*** Opening of QUOTED PASSAGE ***

Jordan’s warning should come as a wake-up call for city planners, engineers, and public safety personnel in Southern California, and is a powerful reminder—particularly in light of the many major earthquakes that have struck heavily populated areas since the beginning of the 21st Century—of the importance of investing in earthquake detection and earthquake-proofing technology.

Supercomputer technology, for instance, has enabled researchers to simulate the catastrophic effects of these “big shakes” on the cities and populous regions of the threatened area. Such a supercomputer simulation, run at the Southern California Earthquake Center in 2010, showed the unexpected effects of a magnitude 8 quake on the L.A. Basin—a consequence of liquefaction of the soft soils in the basin.

And more recent simulations cited by Jordan indicate that although Los Angeles is 30 miles away from the San Andreas fault, the San Gabriel mountains would likely reflect seismic waves back toward the city, increasing the danger.

The San Andreas fault is probably already the most heavily studied and monitored earthquake-prone area in the world, but further investment in early warning seismometers and detection technology may just give threatened populations the edge they need to survive the next major catastrophe.

And shoring up weaknesses in building materials, construction methods, telecommunication systems, and aqueducts would significantly lessen the impact and shorten the post-disaster recovery time.

*** Close of QUOTED PASSAGE ***
*** Opening of INFORMATION SHOWN ***

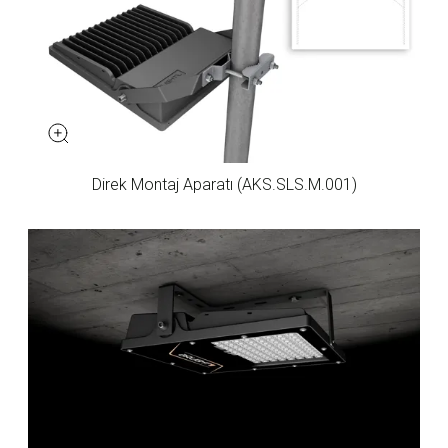
Direk Montaj Aparatı (AKS.SLS.M.001)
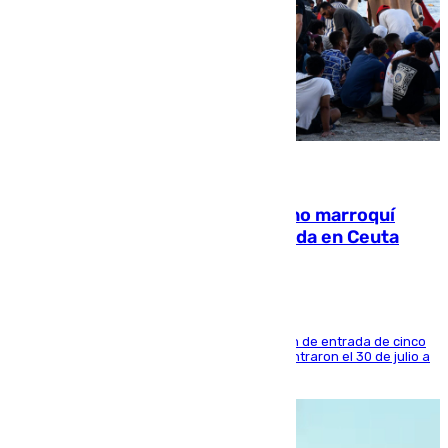
08.08.2026
Expulsado de España un ciudadano marroquí
condenado por allanar una vivienda en Ceuta
La sentencia también contiene una prohibición de entrada de cinco
años al país y es uno de los inmigrantes que entraron el 30 de julio a
la ciudad autónoma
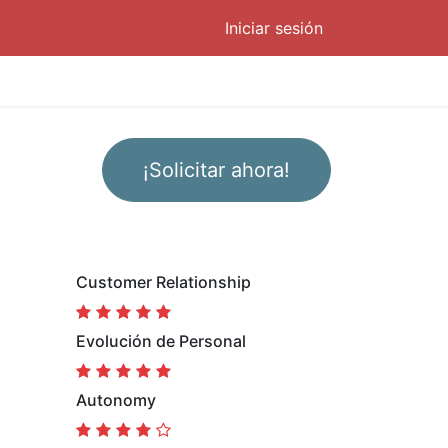
Iniciar sesión
¡Solicitar ahora!
Customer Relationship
Evolución de Personal
Autonomy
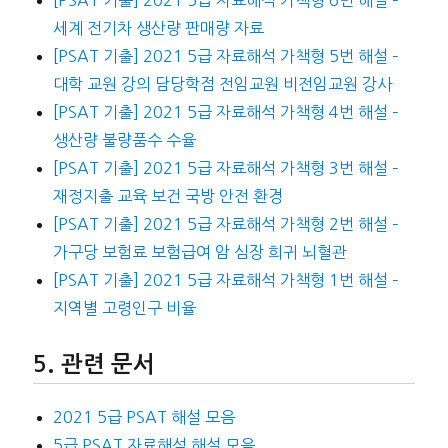
[PSAT 기출] 2021 5급 자료해석 가책형 6번 해설 –
세계 전기차 생산량 판매량 자료
[PSAT 기출] 2021 5급 자료해석 가책형 5번 해설 –
대학 교원 강의 담당학점 전임교원 비전임교원 강사
[PSAT 기출] 2021 5급 자료해석 가책형 4번 해설 –
생산량 불량품수 수율
[PSAT 기출] 2021 5급 자료해석 가책형 3번 해설 –
재정지출 교육 보건 국방 안전 환경
[PSAT 기출] 2021 5급 자료해석 가책형 2번 해설 –
가구당 보험료 보험급여 암 심장 희귀 뇌혈관
[PSAT 기출] 2021 5급 자료해석 가책형 1번 해설 –
지역별 고령인구 비율
관련 문서
2021 5급 PSAT 해설 모음
5급 PSAT 자료해석 해설 모음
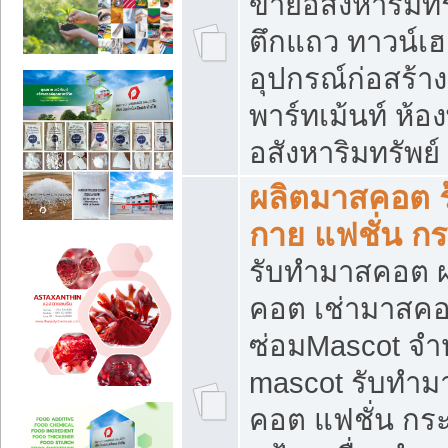
ขายอสังหาริมทร
ตึกแถว ทาวน์เฮาส
อุปกรณ์ก่อสร้าง
พาร์ทเม้นท์ ห้อง
อสังหาริมทรัพย์
ผลิตมาสคอต ร้
กาย แฟชั่น กระ
รับทำมาสคอต ผ
คอต เช่ามาสคอ
ซ่อมMascot จำห
mascot รับทำม
คอต แฟชั่น กระเ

*** Close of INFORMATION SHOWN ***

◆ WHAT YOU NEED TO DO
a - Decide whether each statement agrees with the earthquake passage, answering yes or no and quoting the words that settle it: (i) the 2010 simulation modeled a magnitude 8 quake; (ii) Los Angeles lies 50 miles from the San Andreas fault; (iii) the San Gabriel mountains would likely send seismic waves back toward the city.
b - Please list every area of weakness that the earthquake passage says should be shored up.
The records have nothing to do with the earthquake passage.

◆ ANSWERS TO THE EXERCISES
a -
(i) Yes: "showed the unexpected effects of a magnitude 8 quake on the L.A. Basin"
(ii) No: "although Los Angeles is 30 miles away from the San Andreas fault"
(iii) Yes: "the San Gabriel mountains would likely reflect seismic waves back toward the city"

b - building materials, construction methods, telecommunication systems, aqueducts